On la photographie pour son éclat laiteux, on l’admire pour la poésie de ses reflets sur la neige. Pourtant, la Lune des neiges cache une mémoire bien plus sombre. Derrière ce nom presque féerique se dissimule une réalité autrefois redoutée : celle de la faim, du froid et de la survie. Pourquoi ce spectacle céleste est-il aussi connu sous le nom inquiétant de “Lune de la Famine” ?
Dans les calendriers lunaires modernes et les applications météo, elle apparaît comme un simple rendez-vous astronomique. Deuxième pleine Lune de l’année, elle promet des clichés spectaculaires de paysages givrés et de ciels argentés. Aujourd’hui, elle évoque la contemplation, le romantisme, parfois même la spiritualité. Mais autrefois, la pleine Lune de février n’avait rien d’un moment apaisant.

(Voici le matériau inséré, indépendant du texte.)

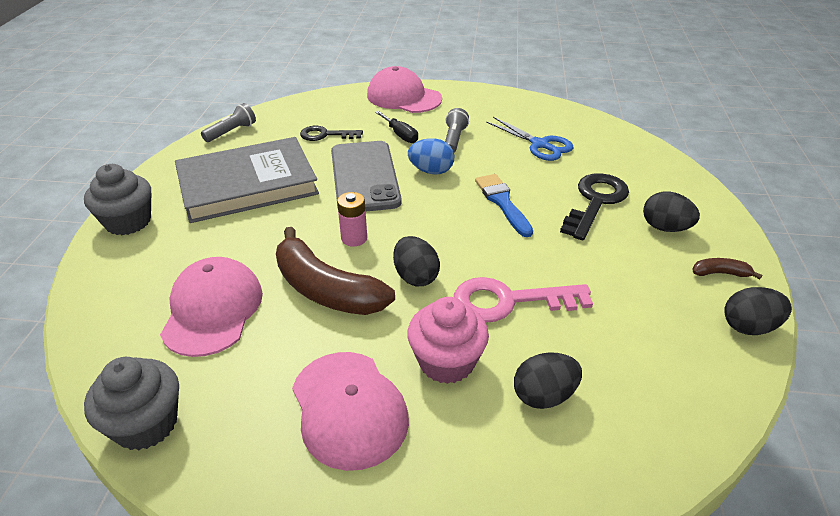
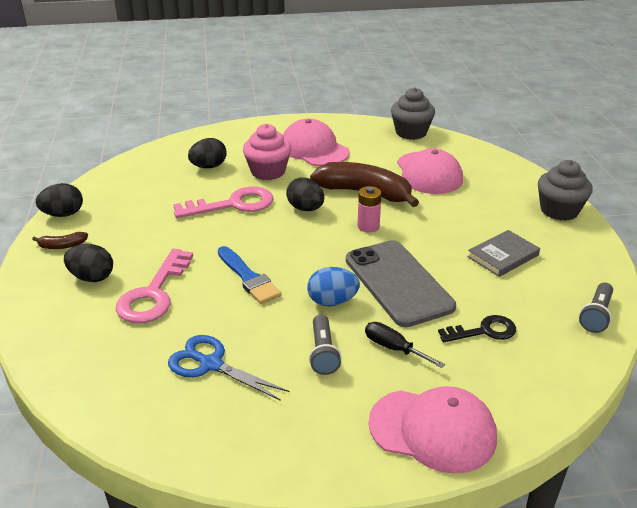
camera: 165 degrees right, 5 degrees down
(247, 184) = (503, 256): grey book -> grey book, size x0.48
(595, 202) = (153, 294): black key -> pink key

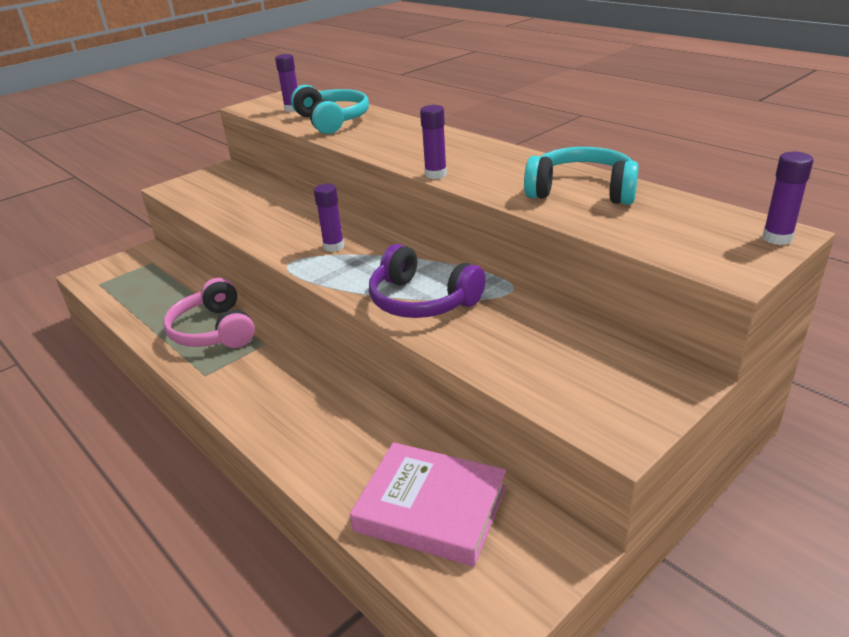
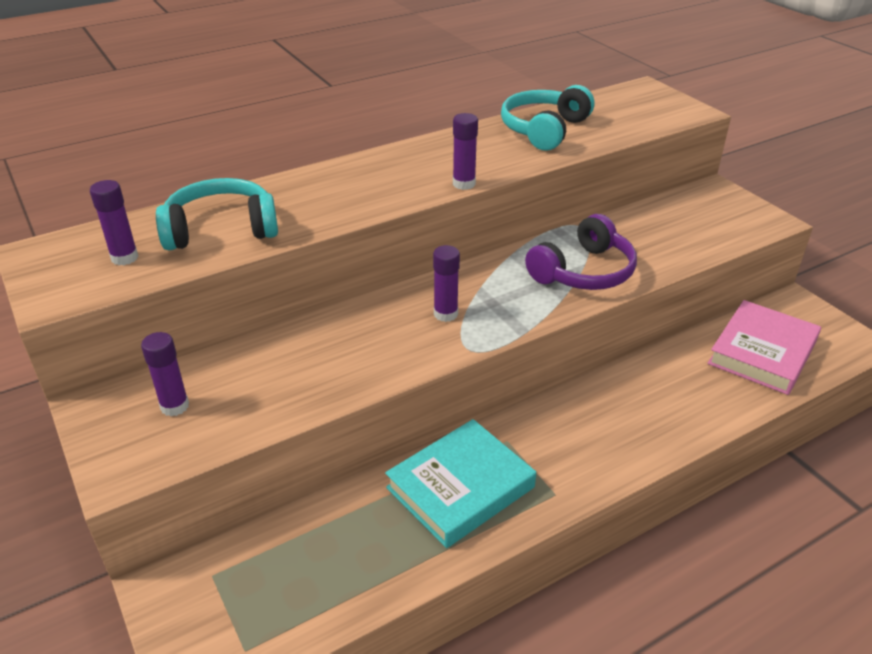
camera: 80 degrees left, 5 degrees up
(214, 331) = (460, 487): pink headphones -> turquoise book
(777, 238) = (652, 90): purple glue stick -> purple glue stick (175, 406)

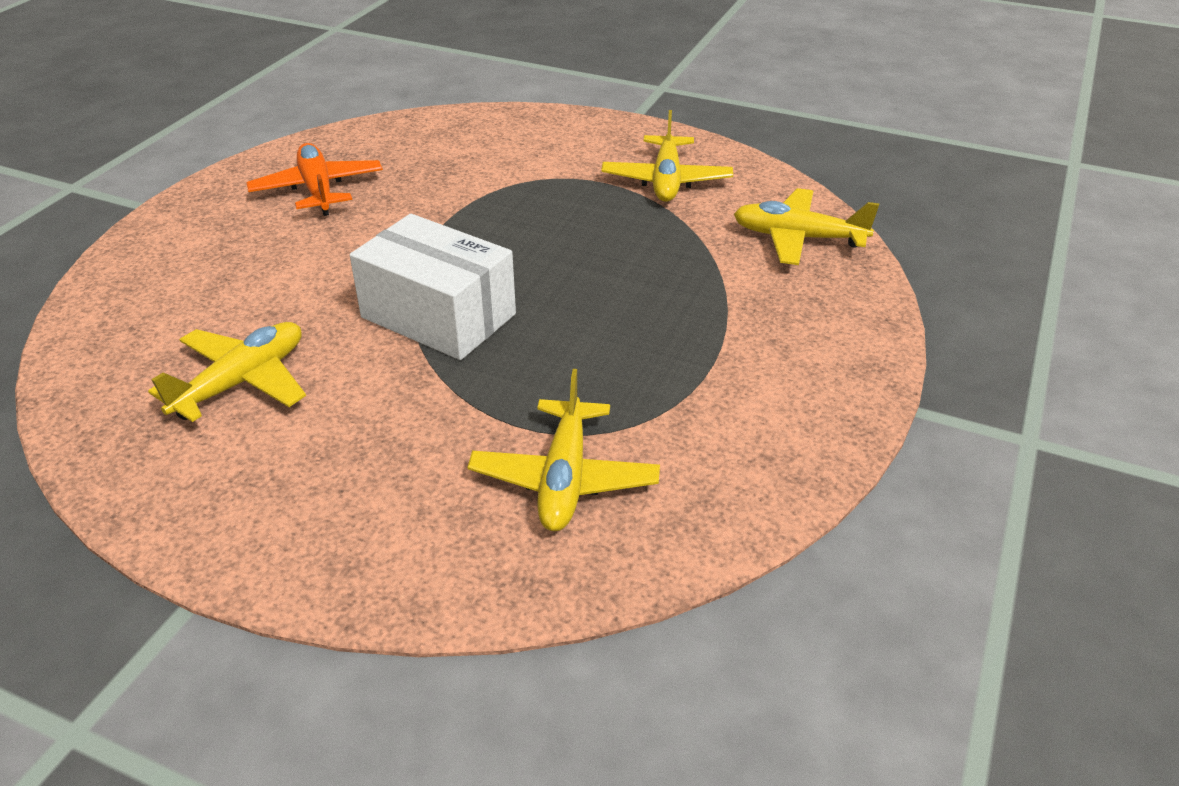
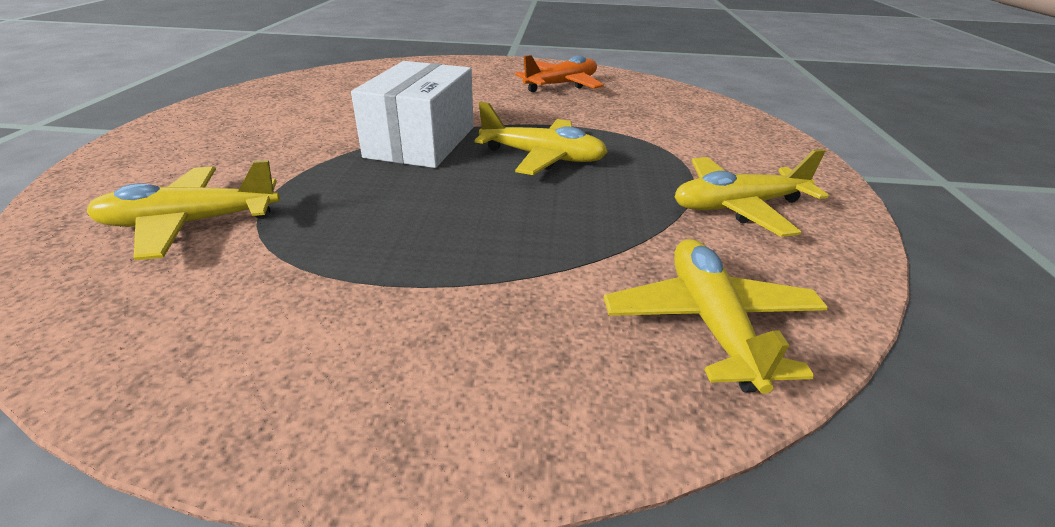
camera: 70 degrees right, 5 degrees down
(242, 382) = (327, 103): yellow plane -> yellow plane (542, 157)

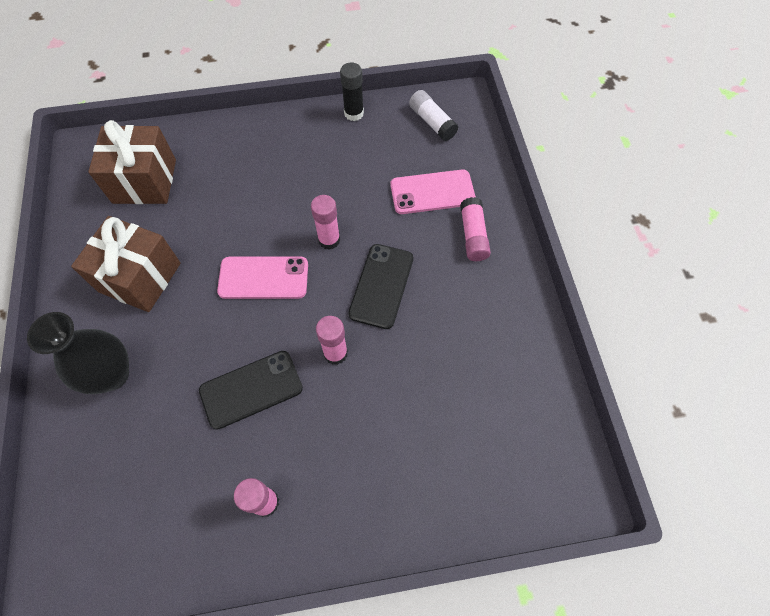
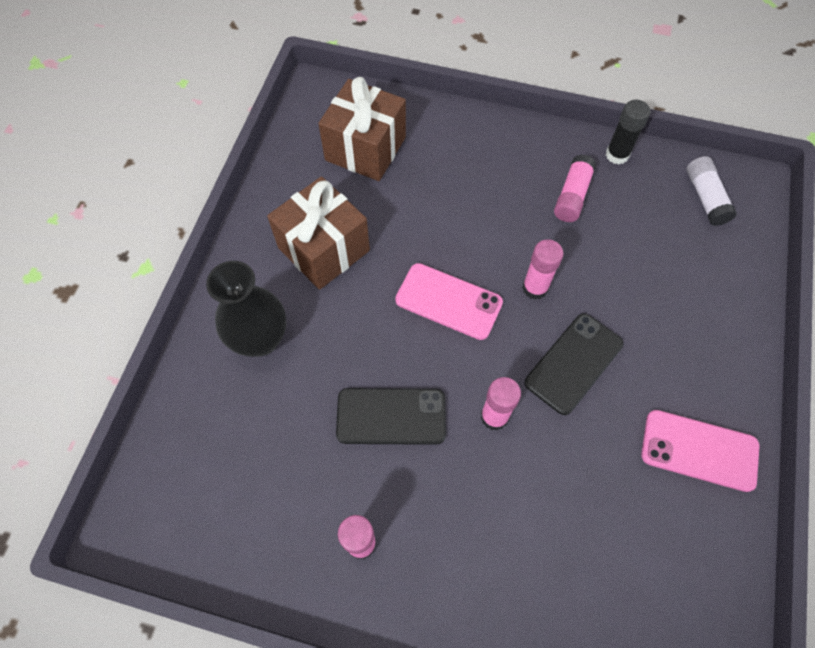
camera: 25 degrees right, 0 degrees up
(432, 192) = (674, 280): pink phone -> pink phone (699, 450)
(473, 235) = (703, 349): pink glue stick -> pink glue stick (572, 196)

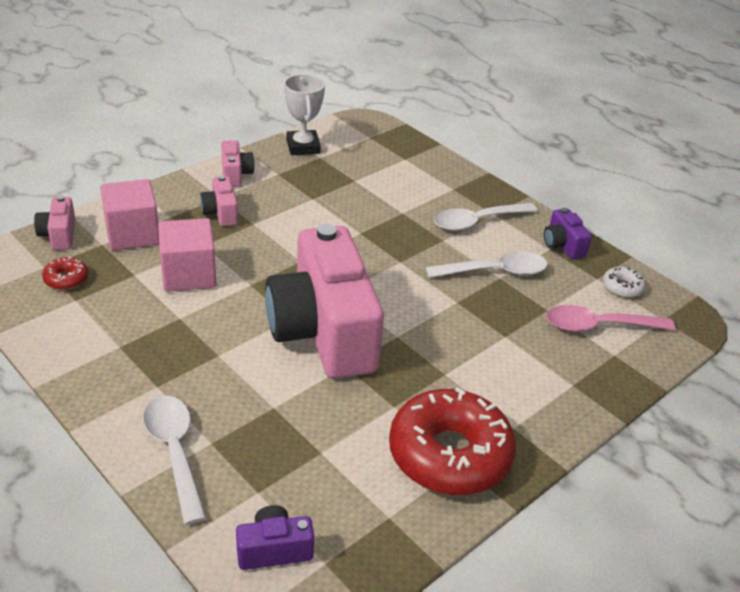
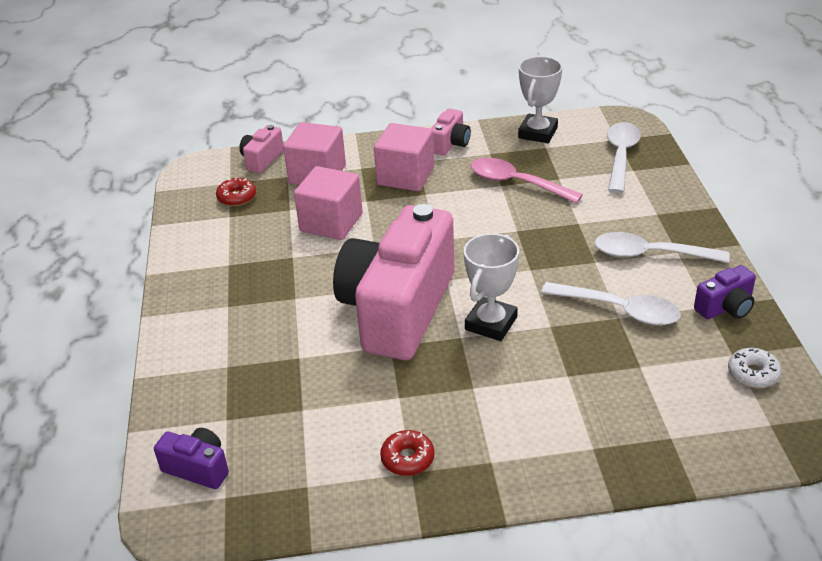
camera: 40 degrees right, 0 degrees up
(175, 452) = (195, 362): white spoon -> white spoon (621, 156)
(221, 213) = (405, 176): pink camera -> pink cube
(411, 316) = (491, 323): none -> white trophy
(449, 454) = (407, 459): red donut -> red donut, size x0.42
(562, 245) = (725, 307): purple camera -> purple camera turned 135 degrees counterclockwise
(598, 326) = (682, 402): pink spoon -> pink spoon (516, 183)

Car cette Lune, appelée aussi Snow Moon, Lune des tempêtes ou Lune de la famine, est intimement liée à la période la plus rude de l’hiver. Février est historiquement le mois où la neige s’accumule, où les chemins disparaissent sous le gel et où la nature semble figée. Et derrière ces appellations poétiques se cache une peur très concrète : celle de ne pas avoir assez pour manger jusqu’au retour du printemps.
Lune des neiges : un nom forgé par le froid et la rareté
Bien avant les observatoires et les bulletins astronomiques, les peuples amérindiens d’Amérique du Nord donnaient un nom à chaque pleine Lune, en fonction de ce qu’ils vivaient à cette période de l’année. Celle de février correspondait au moment où la neige tombait le plus abondamment et persistait longtemps au sol : d’où le nom de Lune des neiges.
Dans les années 1930, un almanach agricole américain a compilé ces appellations traditionnelles et les a popularisées. Peu à peu, elles ont été reprises par les médias, les passionnés d’astronomie et le grand public. Mais à côté de la Lune des neiges, un autre surnom revenait souvent : la Lune de la Famine.
Ce nom, beaucoup moins poétique, rappelle que février était synonyme de pénurie. Les tempêtes rendaient la chasse difficile, les déplacements dangereux et l’accès aux ressources presque impossible. Ces appellations n’étaient pas symboliques : elles traduisaient un rapport vital aux saisons, où chaque hiver pouvait décider de la survie d’une communauté entière.
Quand la pleine Lune de février rimait avec faim en France
Cette réalité ne concernait pas uniquement l’Amérique du Nord. Dans la France rurale, février correspondait à ce que l’on appelait la période de soudure : ce moment critique entre l’épuisement des réserves de l’automne et les premières récoltes du printemps.
À la fin du XVIIIᵉ siècle, un paysan français disposait parfois de moins de 1200 calories par jour en plein mois de février, bien en dessous des besoins d’un corps soumis au froid et au travail physique. Les greniers se vidaient, les légumes racines disparaissaient peu à peu, la viande salée devenait rare. On rationnait le pain, on allongeait les soupes, on comptait chaque sac de grain.
Quand la pleine Lune éclairait les champs enneigés, elle illuminait aussi une inquiétude collective. Le bétail manquait de fourrage, certains animaux étaient abattus prématurément pour tenir jusqu’en mars. Dans les campagnes, on racontait que les loups s’approchaient des villages, attirés par la faim et l’odeur des bêtes. La Lune de février devenait alors un véritable marqueur : soit on tenait encore, soit la famine s’installait.